Linguarejar
Muitas loas se tecem à língua portuguesa. Ele são os ministros, os intelectuais, agentes da administração pública das mais variadas funções e origens, diplomatas, catedráticos, sei lá. Toda a gente cita o poeta, “ a minha Pátria é a língua portuguesa”, toda a gente clama que o português é a terceira língua mais falada no mundo, fora das suas fronteiras de origem… que é preciso defendê-la como o mais precioso dos patrimónios, e por aí fora, blá, blá, blá. E, no entanto, ninguém mexe uma palha contra os atentados diários à dita.

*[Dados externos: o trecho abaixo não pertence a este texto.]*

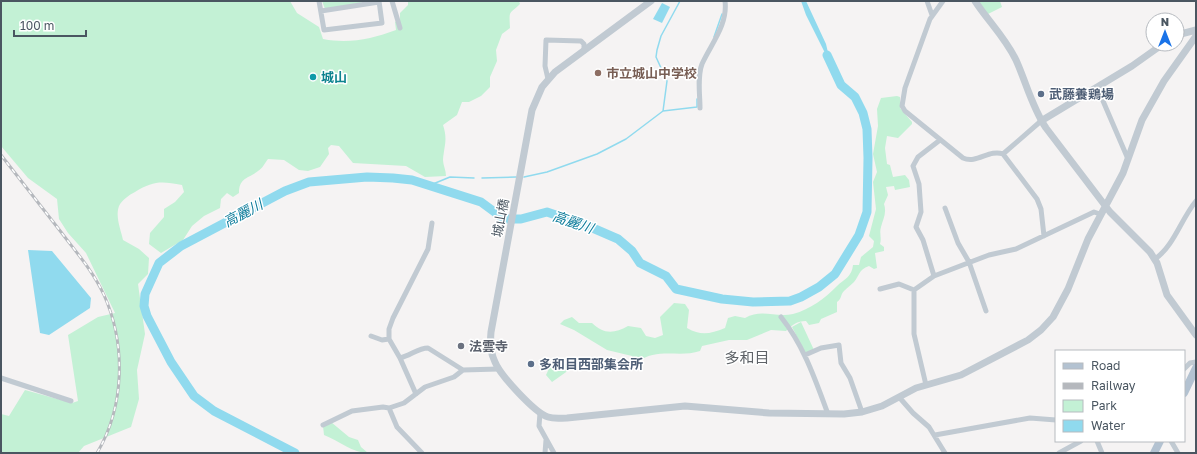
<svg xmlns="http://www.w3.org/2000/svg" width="1197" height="454" font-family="'Golos Text','Noto Sans JP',sans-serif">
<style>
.green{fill:#c3f1d5}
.water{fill:#90daee}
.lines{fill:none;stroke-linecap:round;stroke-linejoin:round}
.stream{stroke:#90daee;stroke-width:1.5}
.river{stroke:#90daee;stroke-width:9}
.minor{stroke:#c1cad2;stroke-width:5}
.tertiary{stroke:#c1cad2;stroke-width:7}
.primary{stroke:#b3c2d1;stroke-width:8}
.rail-casing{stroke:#b5b8bd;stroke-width:3}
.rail{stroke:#fff;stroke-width:1.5;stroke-dasharray:4.5;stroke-linecap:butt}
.education-dot{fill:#8d6e63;stroke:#fff;stroke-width:1.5}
.culture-dot{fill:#0f9aa8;stroke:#fff;stroke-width:1.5}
.service-dot{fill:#5c6f8a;stroke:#fff;stroke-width:1.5}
.worship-dot{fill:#6b7280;stroke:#fff;stroke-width:1.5}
.labels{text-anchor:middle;stroke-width:3;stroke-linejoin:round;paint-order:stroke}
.education-label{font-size:13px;font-weight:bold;fill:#785e54;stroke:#fff;text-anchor:start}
.culture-label{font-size:13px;font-weight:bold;fill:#0d838f;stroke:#fff;text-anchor:start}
.service-label{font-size:13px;font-weight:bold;fill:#4e5e75;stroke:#fff;text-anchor:start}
.street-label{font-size:13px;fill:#4a5661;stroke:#fff}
.worship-label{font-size:13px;font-weight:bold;fill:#5b616d;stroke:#fff;text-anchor:start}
.water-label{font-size:14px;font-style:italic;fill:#0c7c9b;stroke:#fff}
.quarter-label{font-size:15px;fill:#5f6368;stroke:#fff}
</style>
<rect width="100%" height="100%" fill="#f5f3f3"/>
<path class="green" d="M1,1H290L297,13L319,27L323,39C349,44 372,39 396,30L395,22L400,19V13L408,5V1H519L520,4C509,15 509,9 510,28L502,34L496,50L497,61L490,77V87L481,96L469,102H462L457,115L443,125C448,140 444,146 443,160C443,165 446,170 446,176L425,177L406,166L353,163L339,146L331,145L328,148L329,154L320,167L308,171L299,170L284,160L268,159C265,163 262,169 258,171C247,179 239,178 239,193L233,197L227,193L221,199L220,208L204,216L192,226L183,240L161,253L149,244L150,233L164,217V209L175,202L184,192L182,185C161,181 153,181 135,192C129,195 122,200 119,206C115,217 121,230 123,240L139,249L149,258L148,274L138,284L145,334L137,370L139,399L131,427L84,446L78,453H1V414L9,416L25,390L72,403L78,401L68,335L98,317L115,313L86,253L68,233L59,219L57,199L28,178L1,146Z
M322,1H371L325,9Z
M978,1H1000L1002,7L988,14Z
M897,96L900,97V108L912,122V124L898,138L887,136L885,148L887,164L890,165L893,177L905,175L909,180L910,187L895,190L894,186L886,187L888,195L884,204C887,213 883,219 881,227C879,233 882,238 880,244L884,247V251L875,253L877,268L874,269L869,266C858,270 860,275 854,282C851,285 847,288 844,291C840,295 842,299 837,302V312L821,319L819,323L809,325L806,321C797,321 792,325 786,331L771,330L747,340H729L702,346L700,351C680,358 656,347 638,362L633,360L632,356L607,350L574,330L560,324L564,320L572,317L579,323H592C603,334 614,334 628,326L641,328L646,336L655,338L663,335L660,317L674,303L685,304L689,310L687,328C701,336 710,334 725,328L728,318L735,316L745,318C762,308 775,318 793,314C811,309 824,299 837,286C844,279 852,277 853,265H859L861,257L873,247L874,241L869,236L876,209L873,182L877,172L873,154L878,126L877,109L881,98Z
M801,322L814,350L806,354L792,327Z
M553,360L565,363L569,370L552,382L546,375Z
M331,422L349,437L358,440L361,447L368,453C353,453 339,441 324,435L323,426Z"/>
<path class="water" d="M801,1H806L826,44L831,65L806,15Z
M662,3L670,7L662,23L653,19Z
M28,250L52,251L91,298L90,308L49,335L40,333Z"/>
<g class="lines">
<path class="stream" d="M714,37L722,14
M663,111L667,81L656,57L657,50L661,36L680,1
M524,177L547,172L597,154L626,139L663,111L697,107V99
M482,178L516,177
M428,186L450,177L474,178"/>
<path class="river" d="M295,453L214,411L194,396L171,362L147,316L144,306L145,294L159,263L181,246L285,191L309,182L367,177L393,178L412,180L481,202L504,219H521L547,212L588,226L618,239L632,251L640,263L666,276L676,289L722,299L753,302L790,301L801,297L819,287L835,274L859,235L867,212L868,158L867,129L863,113L855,97L841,85L827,55"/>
<path class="minor" d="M319,1L324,30L382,23L379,1
M392,1L400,28
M927,1L932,15
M943,1L930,19L905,88L902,106L905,111L963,158C977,164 989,149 1003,154L1037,199L1041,209L1044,236
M321,11L379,2
M548,79L545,66L546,40L581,41L584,44V51
M1097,87L1128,159
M700,108C700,94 697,77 702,64C711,44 728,25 725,1
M1003,154L1041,121
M945,208L958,243L969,262L986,311
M1155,259C1174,246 1181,219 1196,201
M934,276L923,240L916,227L921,212L919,184L913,166L918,157L940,140
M880,289L899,284L914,290
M781,317C804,346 815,379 828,414
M371,336L382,340L389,339L400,358L416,394
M389,339V329L393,318L428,249L432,223
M805,355L821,348L839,345L841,363L850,378L862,412
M400,358C410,356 418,348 428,348L463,370L498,369
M1184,369L1190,363L1196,362
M1,378L71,401
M926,385L914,334V290L934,276L989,255L1016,249L1094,212L1100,214
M899,397L913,413L929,427L945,453
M389,408L397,427L422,453
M540,413L539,426L554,453
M323,425L352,411L383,407L389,408L404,403L425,387L454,377L463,370
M935,435L1030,418L1056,420
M1097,441L1102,453
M1171,441L1178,453
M545,453L546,440
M1059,453L1081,441"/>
<path class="tertiary" d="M651,1L555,72L542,87L532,110L491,332C490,343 490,352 495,362C500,375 535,413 548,417C554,419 560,418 567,418L685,406L769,413L844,414L862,412L882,406L916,388L961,375L1028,340L1041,330L1053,317L1068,289L1088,239L1123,173L1142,120L1164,81L1196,36
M975,1C988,21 1005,37 1016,60C1026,82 1032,107 1046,128L1110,212L1150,252L1157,263L1167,295L1196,335
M1177,35L1196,30
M1041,121L1132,66L1163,44"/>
<path class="primary" d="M1184,393L1196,368
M1154,453L1160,441"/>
<g class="rail-casing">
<path id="rail" d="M1,155C21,181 41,206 61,232C76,252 93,271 104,295C126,344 125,406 97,453"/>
</g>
<use href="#rail" class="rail"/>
</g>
<circle class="education-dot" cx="598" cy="73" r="4"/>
<circle class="culture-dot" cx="313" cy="77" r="4"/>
<g class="service-dot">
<circle cx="1041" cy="94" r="4"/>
<circle cx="531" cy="364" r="4"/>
</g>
<circle class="worship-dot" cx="461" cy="346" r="4"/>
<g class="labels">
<g class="education-label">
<text x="606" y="78">市立城山中学校</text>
</g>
<g class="culture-label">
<text x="321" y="82">城山</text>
</g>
<g class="service-label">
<text x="1049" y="99">武藤養鶏場</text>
<text x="539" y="369">多和目西部集会所</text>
</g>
<g class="street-label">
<text transform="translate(500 218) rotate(-79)" y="5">城山橋</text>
</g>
<g class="worship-label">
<text x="469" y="351">法雲寺</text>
</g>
<g class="water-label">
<text transform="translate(243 213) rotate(-28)" y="5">高麗川</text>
<text transform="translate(573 222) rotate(19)" y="5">高麗川</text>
</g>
<g class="quarter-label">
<text x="747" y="363">多和目</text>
</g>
</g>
<rect width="1197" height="454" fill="none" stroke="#4a5661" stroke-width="4"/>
<rect x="1055" y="350" width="130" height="92" fill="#ffffff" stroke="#b7bbc0"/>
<rect x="1063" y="363" width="20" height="6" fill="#b3c2d1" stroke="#b7bbc0"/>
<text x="1091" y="370" font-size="12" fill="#4a5661">Road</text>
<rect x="1063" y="383" width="20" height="6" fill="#b5b8bd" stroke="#b7bbc0"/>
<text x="1091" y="390" font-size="12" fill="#4a5661">Railway</text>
<rect x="1063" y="400" width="20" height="12" fill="#c3f1d5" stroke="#b7bbc0"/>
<text x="1091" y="410" font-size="12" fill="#4a5661">Park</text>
<rect x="1063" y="420" width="20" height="12" fill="#90daee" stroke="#b7bbc0"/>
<text x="1091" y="430" font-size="12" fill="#4a5661">Water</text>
<g transform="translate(1165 32)"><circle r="19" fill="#ffffff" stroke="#b7bbc0"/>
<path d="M0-3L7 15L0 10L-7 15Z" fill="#1a73e8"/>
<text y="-6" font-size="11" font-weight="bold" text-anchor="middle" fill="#4a5661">N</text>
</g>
<path d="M14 30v6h72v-6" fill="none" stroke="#4a5661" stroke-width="2"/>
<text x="20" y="30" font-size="12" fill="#4a5661" stroke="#ffffff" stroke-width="3" paint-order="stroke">100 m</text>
</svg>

Os macacões do Corte Inglês são mestres na castelhanização da pobre senhora. Quem lá for – quem lá não vai? – dá com umas baiúcas tituladas “provador”. Já perguntei à menina se morava ali algum provador de vinhos, ou de outra coisa qualquer. É evidente que a menina fez um sorriso estúpido, como se eu viesse de Marte. Mais adiante, umas parangonas rezam: “Carta do Cliente”. Perguntei se tinham lá alguma carta para mim, mas não tinham. Não têm cartas para marcianos. No balcão das comidas, vendem “salpicão de marisco”. Perguntei se era carne de porco com camarões, e a menina mandou-me dar uma curva. Marte não era ali. Três pequenos exemplos num mar deles. Escrevi ao Instituto do Consumidor, a contar esta história. Responderam-me, por carta, preto no branco, que não tinham nada com isso. Era um problema da Inspecção das Actividades Económicas, ou coisa do género.
Um senhor de Campo Maior lança um café que se chama “Bellissimo café”. Fiz um discurso ao senhor Victor, da pastelaria, dizendo que não percebia porque é que Bellissimo estava em italiano, e café em português. Coitado do senhor Victor.
Em Cascais há um armazém de lojas chamado Cascais Villa. Assim, com dois LLs. Porquê? Vá-se lá imaginar. Villa, em português, não existe. Mesmo noutras línguas latinas, não se enxerga onde querem chegar com a coisa. Talvez o dono daquilo seja parente do Pancho Villa, não sei.
O que sei é que há disto pelo país inteiro, aos pontapés, aos milhões. Sei que é fruto de ignorância, de iliteracia, de analfabetismo, ou, como no caso do Corte Inglês, chefiado por tipos que de ignorantes nada têm, de castelhanismo puro, de ilegítima invasão cultural, de tomada de posições. Não é?
Os ilustres propagandistas da língua, blá, blá, blá, assobiam para o ar. Ninguém liga nenhuma, muito menos os institutos criados, e principescamente pagos, para o efeito.
Que fazer? Nada. Protestar para quê? A malta até gosta!